Going forward, it remains unclear how the state will address the need, but a committee has formed to explore possible options. Thus far, it has identified two main solutions: building more veterans homes or encouraging more private facilities to obtain certification through the federal VA.

Martha Deaver, president of Arkansas Advocates for Nursing Home Residents, hopes the state elects to build more homes like the VA one in North Little Rock. Most private facilities, she said, won't provide adequate care, and the state-built home is state of the art.

"The state can do a much better job providing care than the private sector," Deaver said. "The private sector puts profit over care too many times, and the data show that."

The North Little Rock home consists of eight cottages scattered across 31 acres of rolling hills that once was the Emerald Park Golf Course. The cottages resemble large residential homes and house 12 residents each.

"It's a comfortable, homelike setting," Deaver said.

"The institutionalized, sterilized atmosphere and living conditions are nonexistent," she added, referring to conditions people sometimes associate with nursing homes.

However, state officials going back to previous state VA Director Matt Snead, who resigned in March, have cautioned that the cost of additional veterans homes may be too great, and that many areas of the state wouldn't be able to support such facilities on a long-term basis.

As for the North Little Rock home, it has faced some financial hardships in its opening months. The long federal approval process left the home without a vital source of revenue, yet it began accepting federal VA beneficiaries in August.

The cost of housing those residents will be recovered in the next few months as the agency begins receiving reimbursement from the federal VA, which will back-date to the day of the inspection.

The veterans home also has had to rely on a nursing agency to fill out its staff, because it hasn't been able to hire enough of its own nurses.
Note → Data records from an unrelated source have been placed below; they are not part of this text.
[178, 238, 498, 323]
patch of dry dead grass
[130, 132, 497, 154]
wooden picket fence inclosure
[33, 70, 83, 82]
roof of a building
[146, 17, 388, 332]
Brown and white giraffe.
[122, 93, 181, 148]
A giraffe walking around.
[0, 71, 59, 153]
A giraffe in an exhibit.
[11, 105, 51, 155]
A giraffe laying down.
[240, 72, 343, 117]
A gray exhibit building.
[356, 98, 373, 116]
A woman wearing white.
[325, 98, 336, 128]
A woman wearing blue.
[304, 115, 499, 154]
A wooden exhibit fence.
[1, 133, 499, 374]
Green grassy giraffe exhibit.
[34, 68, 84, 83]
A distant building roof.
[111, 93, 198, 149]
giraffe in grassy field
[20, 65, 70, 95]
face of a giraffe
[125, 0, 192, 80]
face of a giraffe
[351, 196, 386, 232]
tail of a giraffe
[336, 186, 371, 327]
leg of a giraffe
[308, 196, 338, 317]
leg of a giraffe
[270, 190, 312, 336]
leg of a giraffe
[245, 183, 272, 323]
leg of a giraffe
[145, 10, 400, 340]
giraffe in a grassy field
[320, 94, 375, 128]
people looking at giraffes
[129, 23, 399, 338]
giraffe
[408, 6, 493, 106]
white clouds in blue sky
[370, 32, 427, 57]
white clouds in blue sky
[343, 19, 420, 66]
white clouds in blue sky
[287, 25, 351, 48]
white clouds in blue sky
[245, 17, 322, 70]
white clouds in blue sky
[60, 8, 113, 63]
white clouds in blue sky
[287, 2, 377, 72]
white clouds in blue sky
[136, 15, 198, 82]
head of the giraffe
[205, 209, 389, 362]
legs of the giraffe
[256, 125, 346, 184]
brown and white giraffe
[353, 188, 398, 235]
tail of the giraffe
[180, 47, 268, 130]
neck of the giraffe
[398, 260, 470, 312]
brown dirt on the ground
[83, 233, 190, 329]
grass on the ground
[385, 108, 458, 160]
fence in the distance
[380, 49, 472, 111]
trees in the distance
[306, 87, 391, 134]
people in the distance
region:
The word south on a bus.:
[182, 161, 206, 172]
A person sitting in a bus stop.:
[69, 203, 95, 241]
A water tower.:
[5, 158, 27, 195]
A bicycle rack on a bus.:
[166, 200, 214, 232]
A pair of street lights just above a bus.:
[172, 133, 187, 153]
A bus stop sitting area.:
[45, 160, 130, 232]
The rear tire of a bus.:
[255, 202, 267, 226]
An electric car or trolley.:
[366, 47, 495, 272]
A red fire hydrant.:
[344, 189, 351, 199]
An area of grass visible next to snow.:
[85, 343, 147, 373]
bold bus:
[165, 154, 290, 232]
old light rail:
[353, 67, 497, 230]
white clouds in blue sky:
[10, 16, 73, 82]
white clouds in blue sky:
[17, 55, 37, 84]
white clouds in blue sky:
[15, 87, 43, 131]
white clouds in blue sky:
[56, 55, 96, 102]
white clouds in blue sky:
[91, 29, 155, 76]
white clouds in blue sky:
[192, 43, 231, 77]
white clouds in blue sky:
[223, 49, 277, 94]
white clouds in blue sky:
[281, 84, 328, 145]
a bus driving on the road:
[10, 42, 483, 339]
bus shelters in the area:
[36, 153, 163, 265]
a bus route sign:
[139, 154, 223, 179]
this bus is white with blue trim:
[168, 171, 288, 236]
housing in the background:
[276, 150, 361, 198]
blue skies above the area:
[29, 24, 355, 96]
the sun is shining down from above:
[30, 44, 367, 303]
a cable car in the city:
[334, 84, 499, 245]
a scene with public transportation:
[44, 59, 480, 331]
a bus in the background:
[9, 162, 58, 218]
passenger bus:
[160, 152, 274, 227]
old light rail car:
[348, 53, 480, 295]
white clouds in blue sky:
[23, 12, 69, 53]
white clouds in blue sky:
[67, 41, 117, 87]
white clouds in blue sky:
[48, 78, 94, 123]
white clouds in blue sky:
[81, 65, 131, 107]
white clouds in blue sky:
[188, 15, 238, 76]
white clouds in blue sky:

It's one of many health care providers in central Arkansas to face a nursing shortage.

To offset the funding shortfalls, the state VA allocated money to the home from some of its other divisions. The governor's office and the Department of Finance and Administration also provided financial help to keep the home afloat until the federal payments begin, said state VA Director Nate Todd, who was tapped by the governor to lead the agency in March.

The facility should become self-sustaining by July, Todd said.

"I'm a small-government guy," Todd said last week. "But I think our state got this veterans home right."